Sunday, September 07, 2008

San Francisco Opera Opening 1



The San Francisco Opera Company opened its 86th season on Friday night with Verdi's "Simon Boccanegra" and a line of valet parkers on Van Ness...



...who were actually running to their proffered vehicles.



"Simon Boccanegra" is probably my favorite Verdi opera, along with "Don Carlo."



Both operas are heavily involved in questions of politics, ethics, and the intersection of the personal and the public.

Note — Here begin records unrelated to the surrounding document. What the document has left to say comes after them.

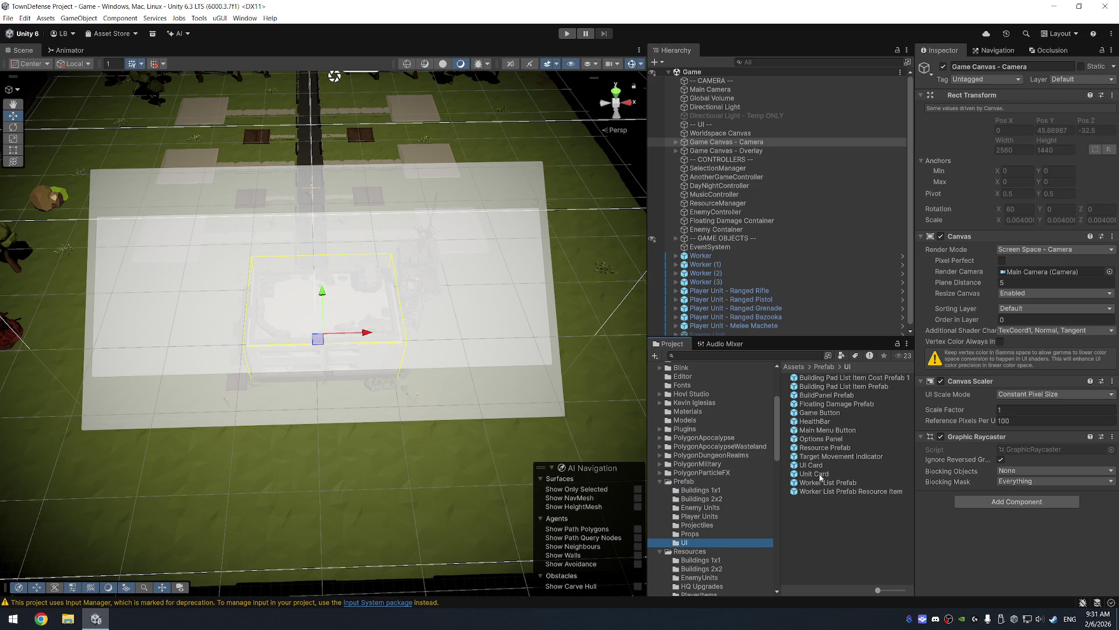
{"action": "left_click", "coordinate": [721, 144]}
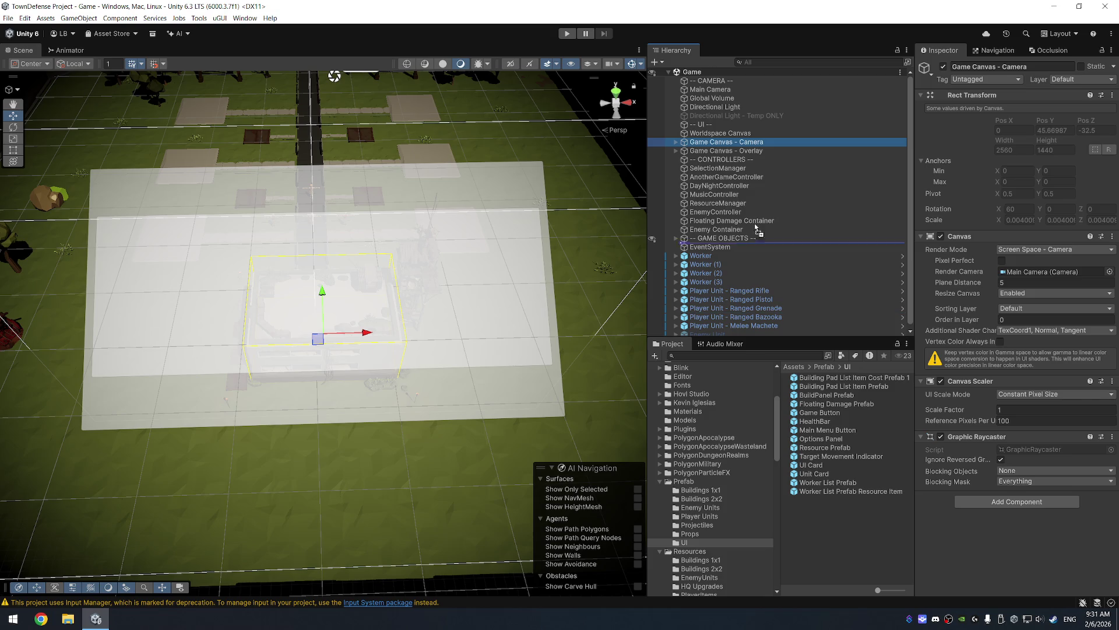
{"action": "key", "text": "Right"}
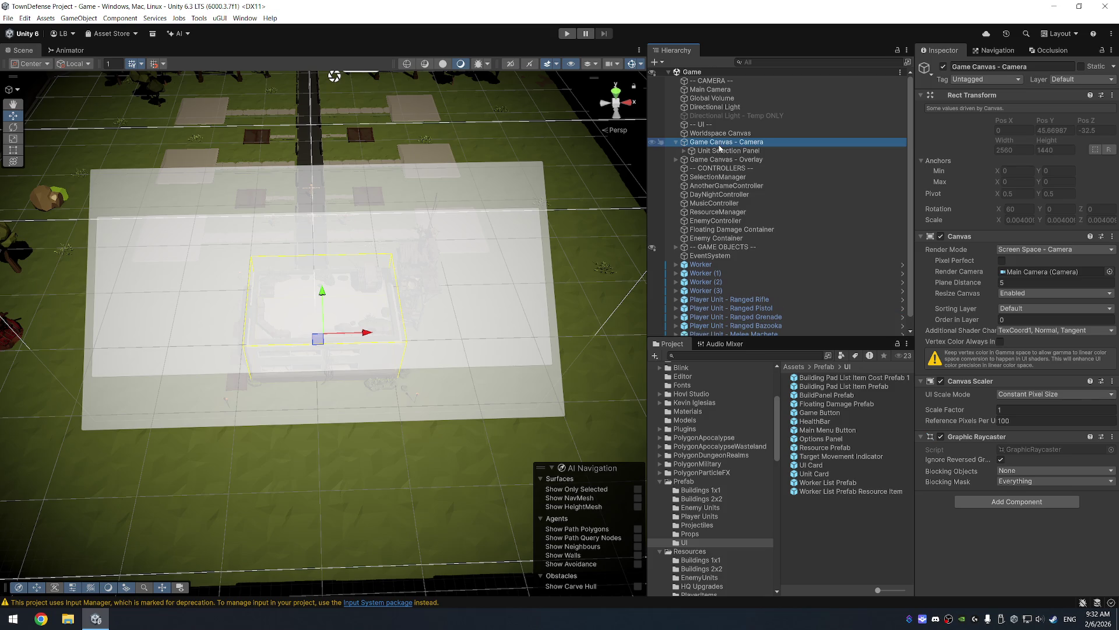
Step: Expand the canvas hierarchy down to the Viewport's Content
{"action": "key", "text": "Down"}
{"action": "key", "text": "Right"}
{"action": "key", "text": "Down"}
{"action": "key", "text": "Right"}
{"action": "key", "text": "Down"}
{"action": "key", "text": "Right"}
{"action": "key", "text": "Down"}
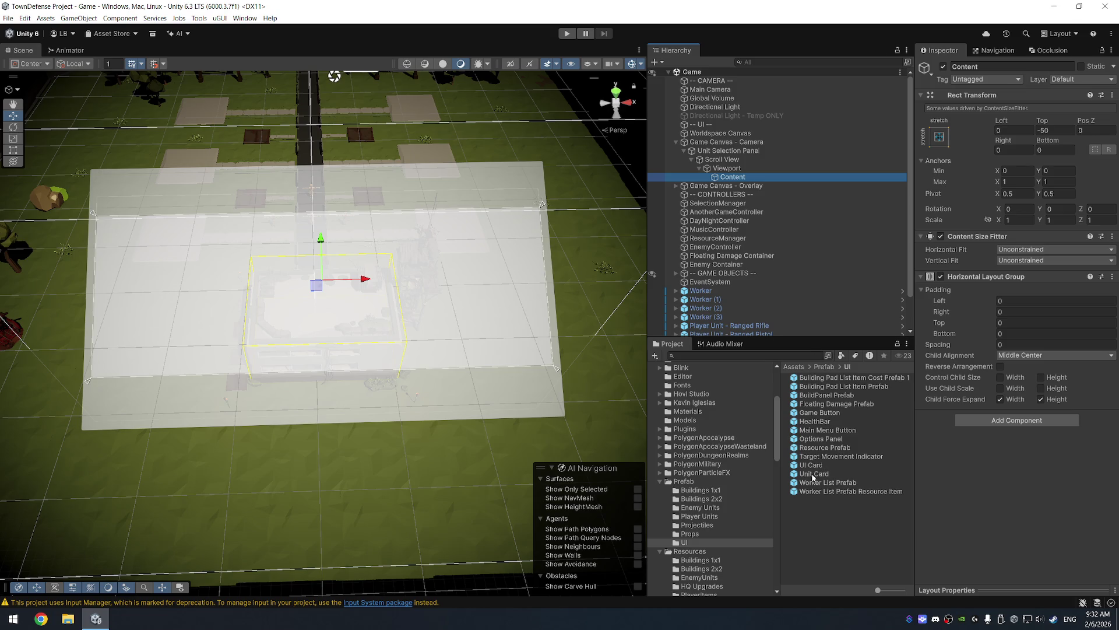
Step: Place the Unit Card prefab under Content, duplicate it twice, save, and enter Play mode
{"action": "left_click_drag", "start_coordinate": [813, 477], "coordinate": [761, 224]}
{"action": "left_click_drag", "start_coordinate": [739, 166], "coordinate": [738, 166]}
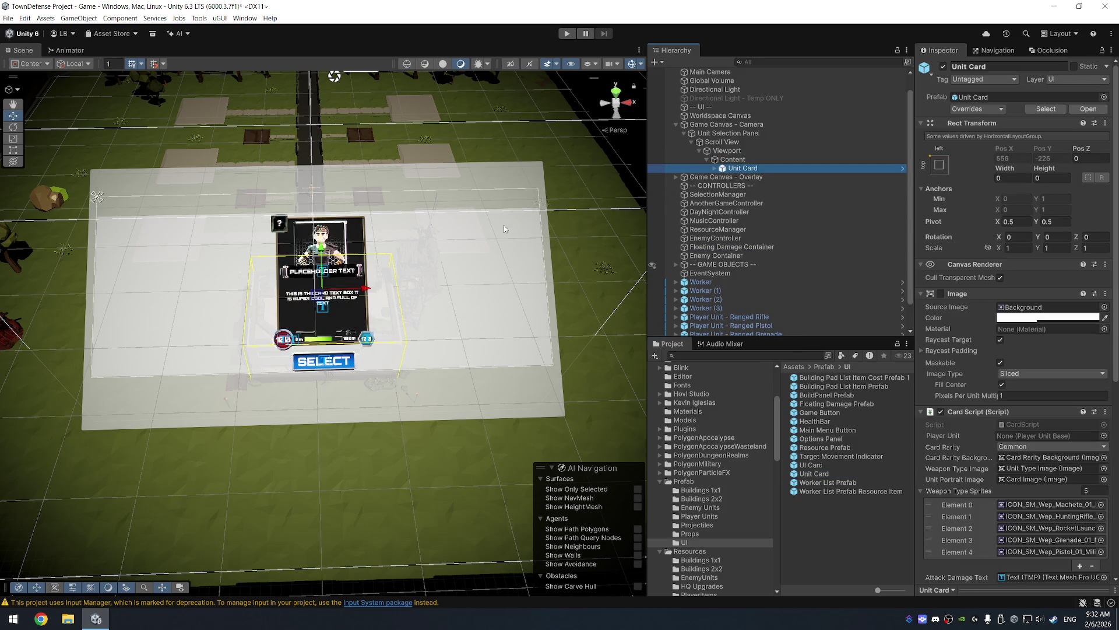
{"action": "key", "text": "f"}
{"action": "mouse_move", "coordinate": [393, 228]}
{"action": "left_mouse_down"}
{"action": "mouse_move", "coordinate": [506, 255]}
{"action": "mouse_move", "coordinate": [376, 207]}
{"action": "left_mouse_up"}
{"action": "left_click", "coordinate": [746, 169]}
{"action": "key", "text": "ctrl+d"}
{"action": "key", "text": "ctrl+d"}
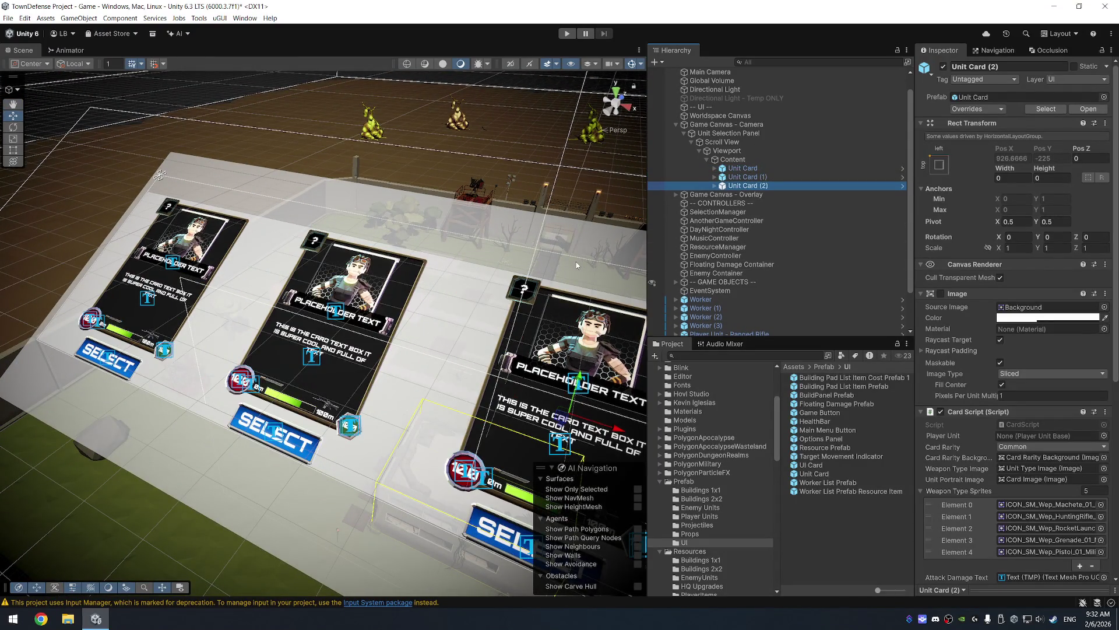
{"action": "key", "text": "ctrl+s"}
{"action": "left_click", "coordinate": [566, 34]}
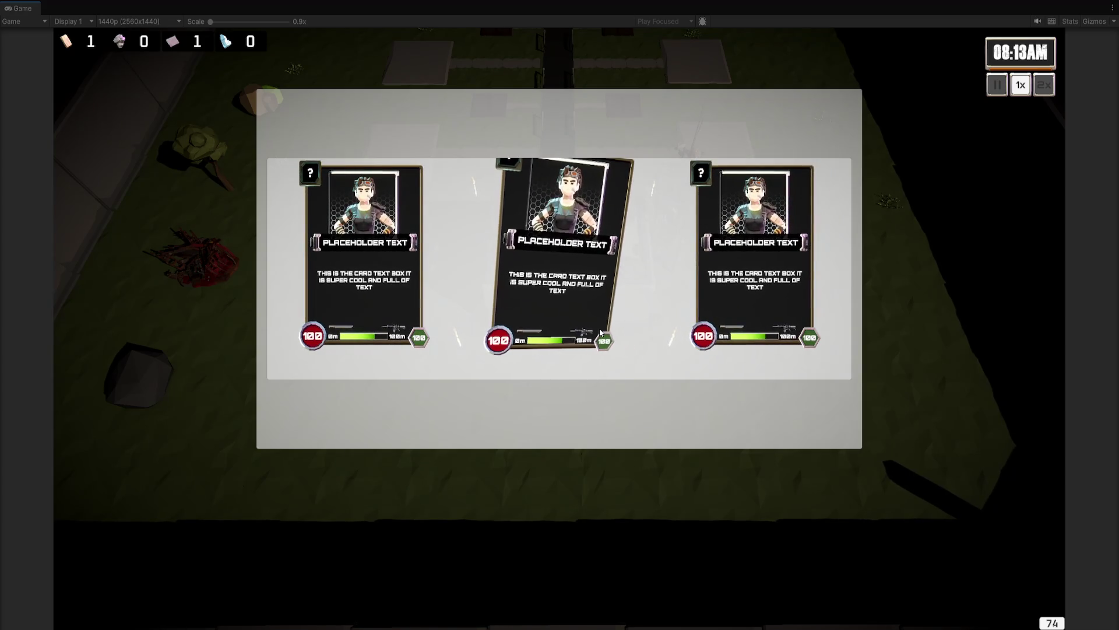
Step: Stop the playtest and duplicate the third Unit Card to make a fourth
{"action": "key", "text": "ctrl+p"}
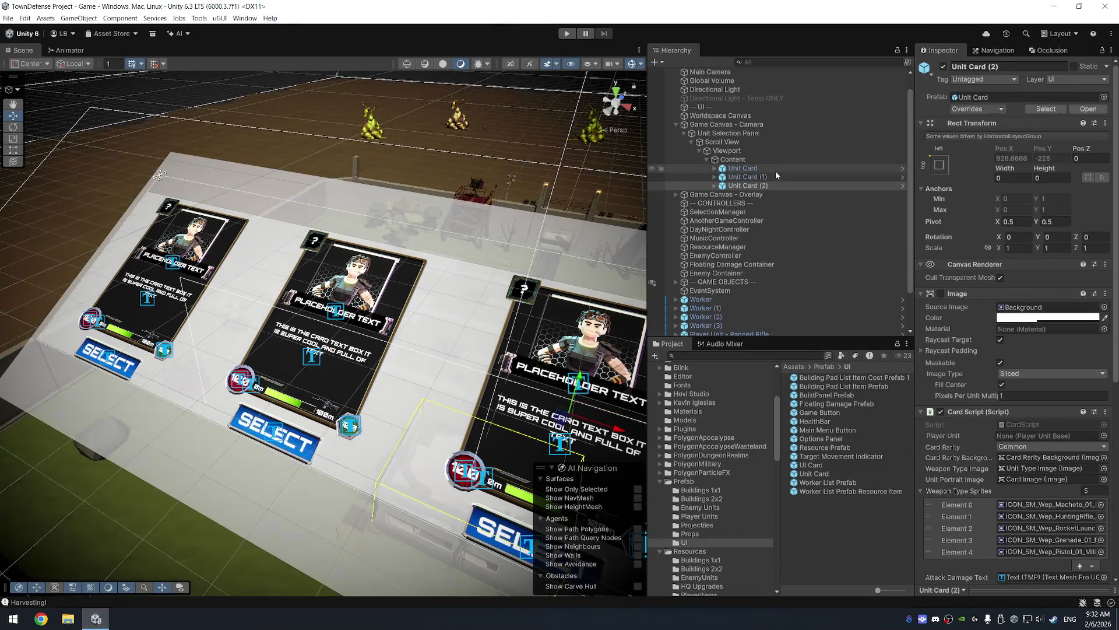
{"action": "left_click", "coordinate": [777, 183]}
{"action": "key", "text": "ctrl+d"}
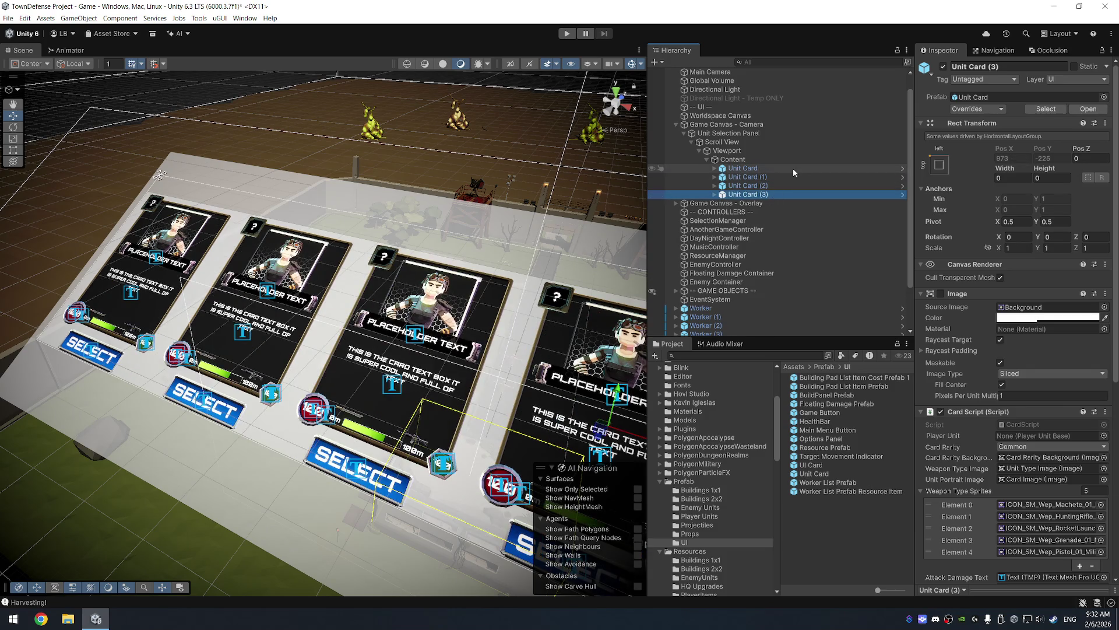
Step: Assign Melee Hero to the first card and Ranged Hero - Bazooka to the second
{"action": "left_click", "coordinate": [793, 168]}
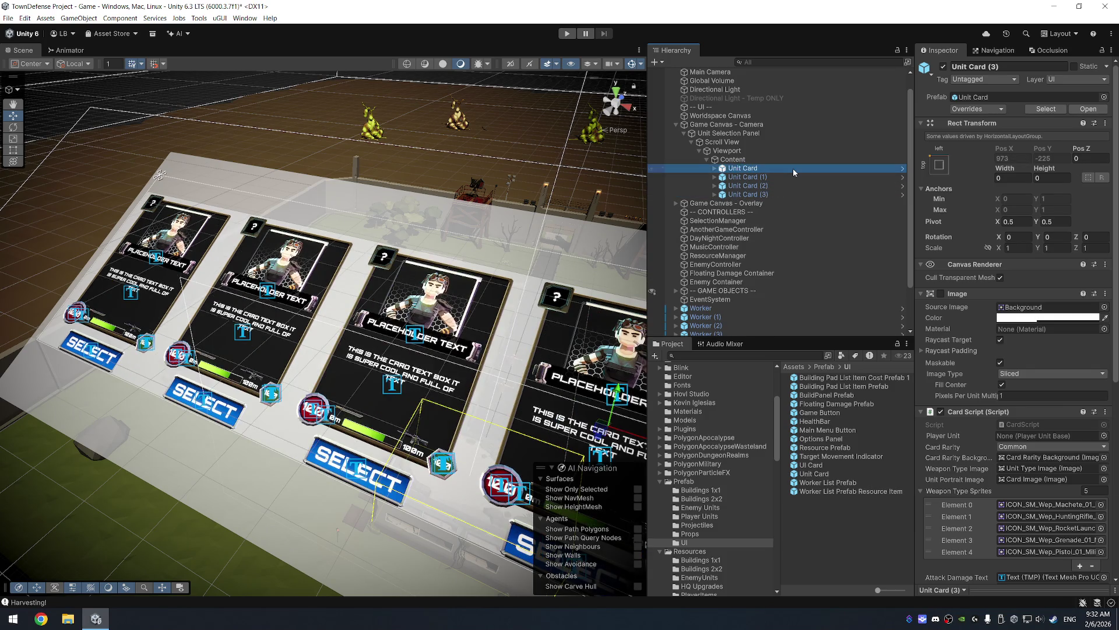
{"action": "left_click", "coordinate": [1103, 436]}
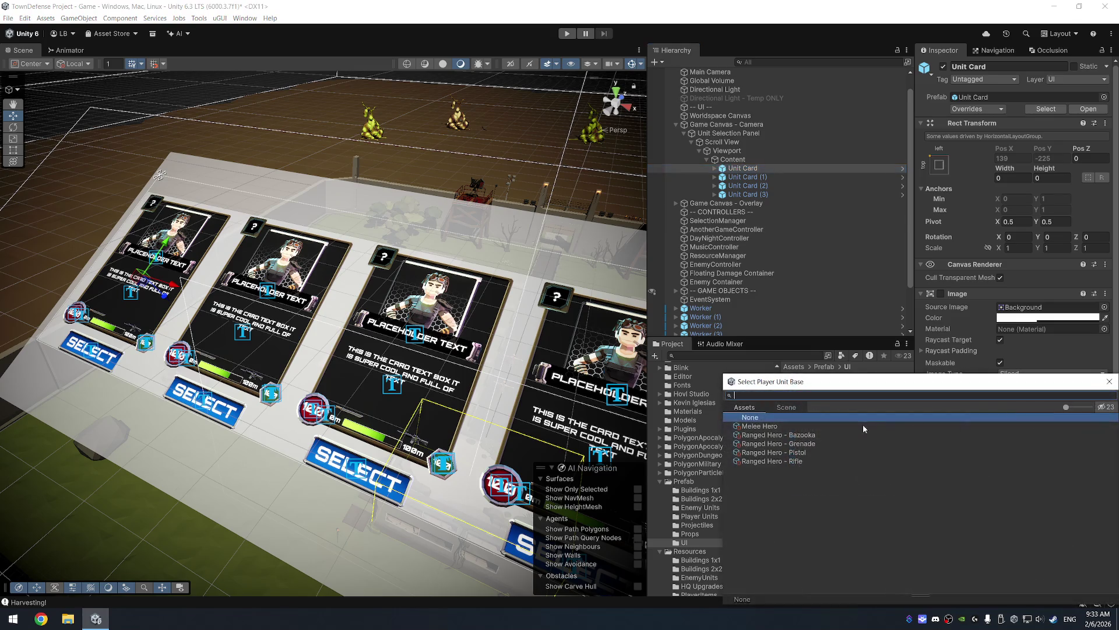
{"action": "double_click", "coordinate": [788, 431]}
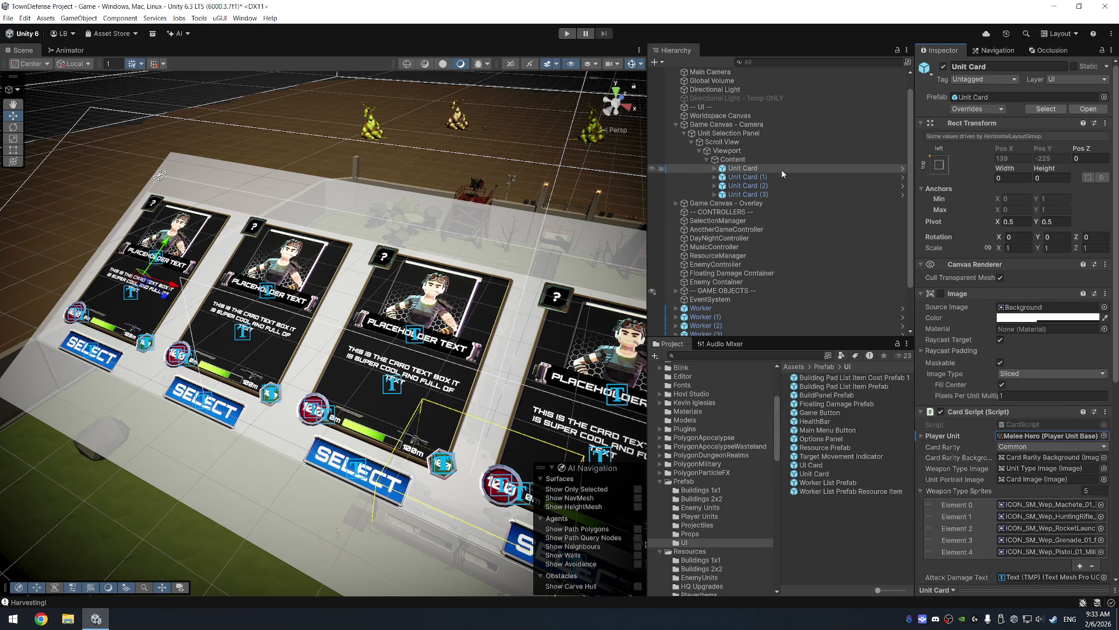
{"action": "left_click", "coordinate": [748, 177]}
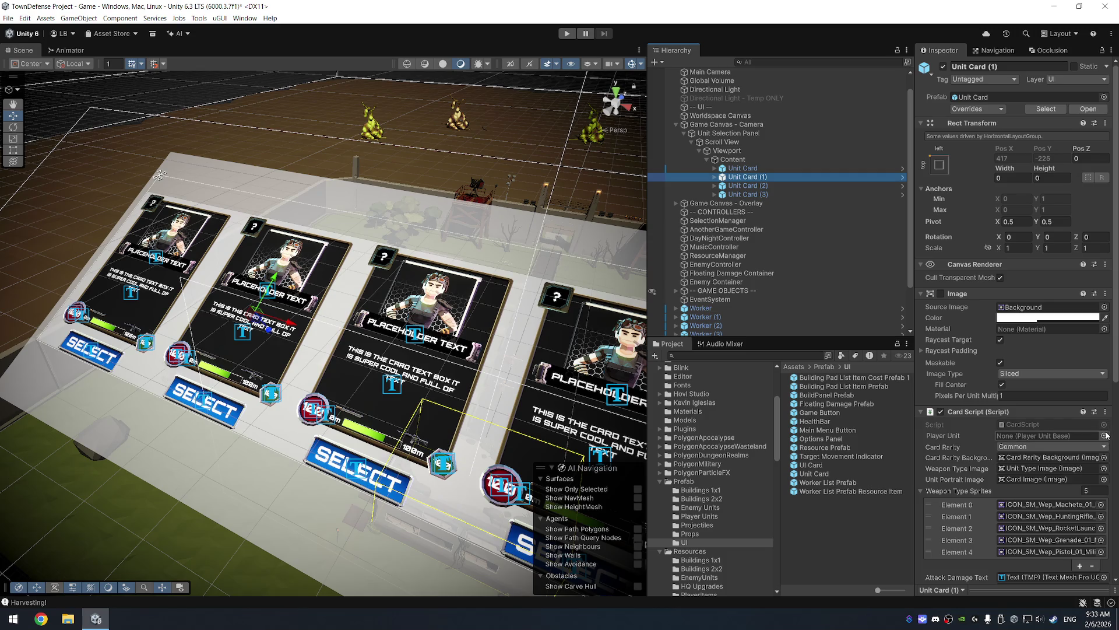
{"action": "left_click", "coordinate": [1104, 436]}
{"action": "double_click", "coordinate": [799, 435]}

"Simon Boccanegra" has the added advantage of featuring extremely sympathetic characters who are all at each other's throats because of family feuds and the war between the nobles and the plebians in 14th century Genoa. Its charistmatic title character Simon starts off as a hot-blooded pirate in the prologue who has impregnated his true love, loses the baby somehow (it's a long, offstage story), and then is elected the plebian Doge of Genoa at the same moment his true love dies. Her noble father then proceeds to curse Simon with every fiber of his being.



The next scene is the lost daughter 25 years later, alive and in love and adopted by a noble family, along the waterfront of Genoa at dawn. Her aria is one of the most beautiful things Verdi ever wrote, which is saying something, and the scene culminates in just about my favorite duet in all of Verdi, when Simon and Amelia realize that they are the long-separated padre e figlia (father and daughter).



From that moment on, Simon does his best to promote peace and love between the two warring factions, most notably in the great choral Council Chamber scene, but the wounds run too deep and he's finally poisoned by his own version of Karl Rove after Simon won't let his political deputy marry his (secret) daughter. The sad, reconciliation finale among all parties as Simon dies is one of the most powerful in all of opera.



It almost makes one envy a place and time when there were actual statesmen rather than people like the Pelosi family (above) pretending to be our noble rulers.

5 comments:

whabbear said...

OMG, Michael! Jim and I are looking at the photos and wondering who these old HAGS are! ROFLMAO! Somebody needs to tell them to hold the mayo AND the makeup!

Nancy Ewart said...

Beautiful description of a beautiful opera. I will have to listen to it again, with your commentary in mind. Re: SF's rich and famous. I think I'll pass on any comments in the spirit of Simon.

Ced said...

Too bad I missed you!

Nancy Ewart said...

I can get you a copy of the Tito Gobbi recording because that's the one I have. No Dimitri other than the one you already have.
Interested?

Civic Center said...

Dear Nancy: Thanks for all the recording offers but I already have a "Simon Boccanegra" and "Eugene Onegin." Do check out the live opera, however. It's definitely worth hearing.

Dear Rob: Now don't be so mean (though I tend to agree with you).